Le séjour privé mouvementé du chef de l’État en Suisse, sur fond de tractations pour la résolution de la crise sécessionniste anglophone, tient le haut de l’affiche dans les journaux camerounais parus vendredi, avec un clin d’œil sur des sujets à caractère social.
Toujours inconsolable, le quotidien à capitaux publics Cameroon Tribune refait sa principale manchette sur les actes de violence perpétrés mardi dernier, à l’hôtel Intercontinental de Genève où séjourne le couple présidentiel, par des compatriotes regroupés au sein de la «Brigade anti-sardinards» (Bas).
Rappelant que les mêmes activistes avaient déjà perpétré des actes de vandalisme, en janvier dernier dans certaines représentations diplomatiques du pays à l’étranger, la publication a interrogé la classe politique qui, en chœur, dénonce des actes qui n’honorent pas leurs auteurs, discréditent leur «combat» contre le régime de Yaoundé et tendent, plutôt, à porter un coup à l’image du Cameroun.
Dans ce concert d’indignations, InfoMatin constate qu’il manque une voix, pourtant essentielle dans le contexte actuel : celle du secrétaire général du comité central du Rassemblement démocratique du peuple camerounais (Rdpc, au pouvoir), Jean Nkueté qui a «abandonné à Genève» son président national, Paul Biya.

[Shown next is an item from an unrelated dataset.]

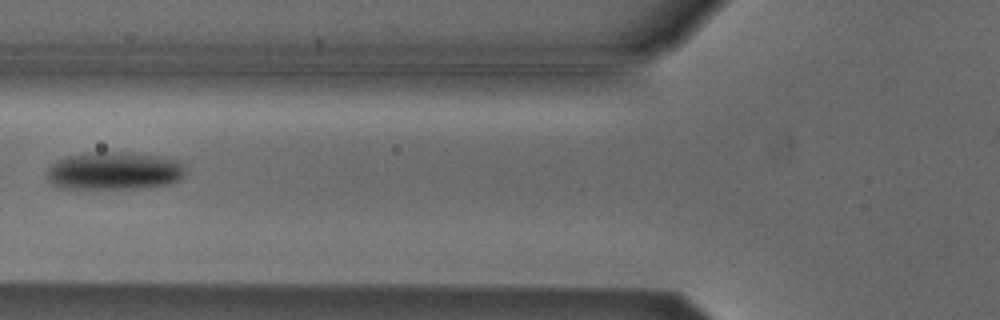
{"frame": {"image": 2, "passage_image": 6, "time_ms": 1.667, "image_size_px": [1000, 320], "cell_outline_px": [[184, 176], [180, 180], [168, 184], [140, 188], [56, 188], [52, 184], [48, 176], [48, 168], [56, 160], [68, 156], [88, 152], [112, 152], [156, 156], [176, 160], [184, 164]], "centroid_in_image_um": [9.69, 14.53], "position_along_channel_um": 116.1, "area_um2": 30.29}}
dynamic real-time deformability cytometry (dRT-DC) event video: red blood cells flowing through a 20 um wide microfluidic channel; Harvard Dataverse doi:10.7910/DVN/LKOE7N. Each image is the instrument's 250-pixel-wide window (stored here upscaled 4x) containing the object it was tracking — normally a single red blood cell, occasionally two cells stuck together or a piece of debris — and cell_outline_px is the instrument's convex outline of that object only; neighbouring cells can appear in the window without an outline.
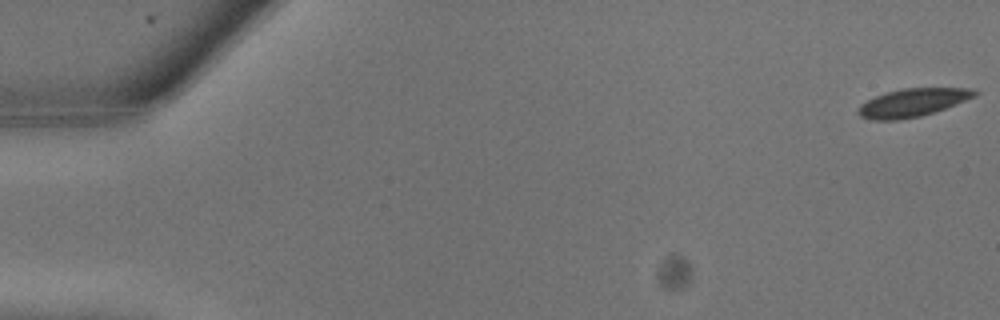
{"species": "common noctule bat (a hibernating species)", "species_latin": "Nyctalus noctula", "temperature_condition": "warm", "stored_images_in_passage": 10, "camera_frame_rate_fps": 3000, "um_per_image_px": 0.085, "animal": {"sex": "male", "body_mass_g": 13.3}, "frame": {"image": 1, "passage_image": 1, "time_ms": 0.0, "image_size_px": [1000, 320], "cell_outline_px": [[980, 92], [976, 96], [956, 104], [920, 116], [900, 120], [872, 120], [860, 116], [856, 112], [856, 108], [860, 104], [876, 96], [888, 92], [904, 88], [972, 88]], "centroid_in_image_um": [77.56, 8.72], "position_along_channel_um": 7.4, "area_um2": 19.02}}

«Dans les rangs de la majorité, beaucoup ne cachent pas leur consternation, face à la curieuse atonie du principal animateur de l’exécutif du parti au pouvoir. Lequel semble avoir opté de faire le dos rond, au moment où son président national, en visite privée en Europe, se fait agresser et insulter», écrit cet autre quotidien.
Paul Biya n’est pas en territoire helvétique pour un séjour de plaisance, croit savoir Mutations : le chef de l’État a en effet emporté avec lui le dossier de la crise anglophone, la Suisse jouant actuellement un rôle de médiateur et de facilitateur dans le conflit en cours au Nord-Ouest et au Sud-Ouest du Cameroun, en vue de préparer des négociations de paix entre le gouvernement et l’opposition.
Sauf que, relativise La Nouvelle Expression, les choses semblent plutôt mal engagées, plusieurs groupes séparatistes anglophones ayant déjà rejeté les bons offices suisses, exigeant un mandat clair du Centre pour le dialogue humanitaire avant d’entrer dans le fond du dossier.
Pendant ce temps, fait observer la même publication, le fléau du tribalisme gagne du terrain à travers le pays au point de susciter le cri du cœur de chefs traditionnels de la localité de Batchenga (Centre), pour qui le Cameroun n’est la propriété d’aucun homme ou femme, ni d’aucune chapelle politique.
Le tribalisme est un cancer qui peut métastaser, avertit, dans les colonnes de Mutations, le lamido (chef traditionnel) de Banyo (région de l’Adamaoua) et sénateur, Mohaman Gabdo Yahya : la lutte contre le tribalisme doit au plus vite être érigée en cause nationale, on ne plus se taire, ou se réfugier dans le confort de situations personnelles, de petites vies tranquilles, car le feu qui couve sous nos pieds pourrait embraser rapidement tout le pays.
«Disons non à la haine, au tribalisme et à la division !» s’écrie l’éditorialiste d’InfoMatin, décrivant un Cameroun qui s’enfonce, depuis peu, dans des violences asymétriques, une barbarie verbale et épistolaire qui menace les fondements mêmes de la République et ne peut laisser indifférents que les inconscients.
«Il est encore temps, nous en sommes convaincus, que les Camerounais, d’où qu’ils viennent, quoi qu’ils fassent et qui qu’ils sont, reviennent à une réalité qu’aucun discours d’appel à la haine tribale ne pourra vaincre. Nous sommes tous, autant que nous sommes, les enfants d’une même et chère patrie, et d’une terre chérie dans lesquelles personne ne pourra déloger l’autre.»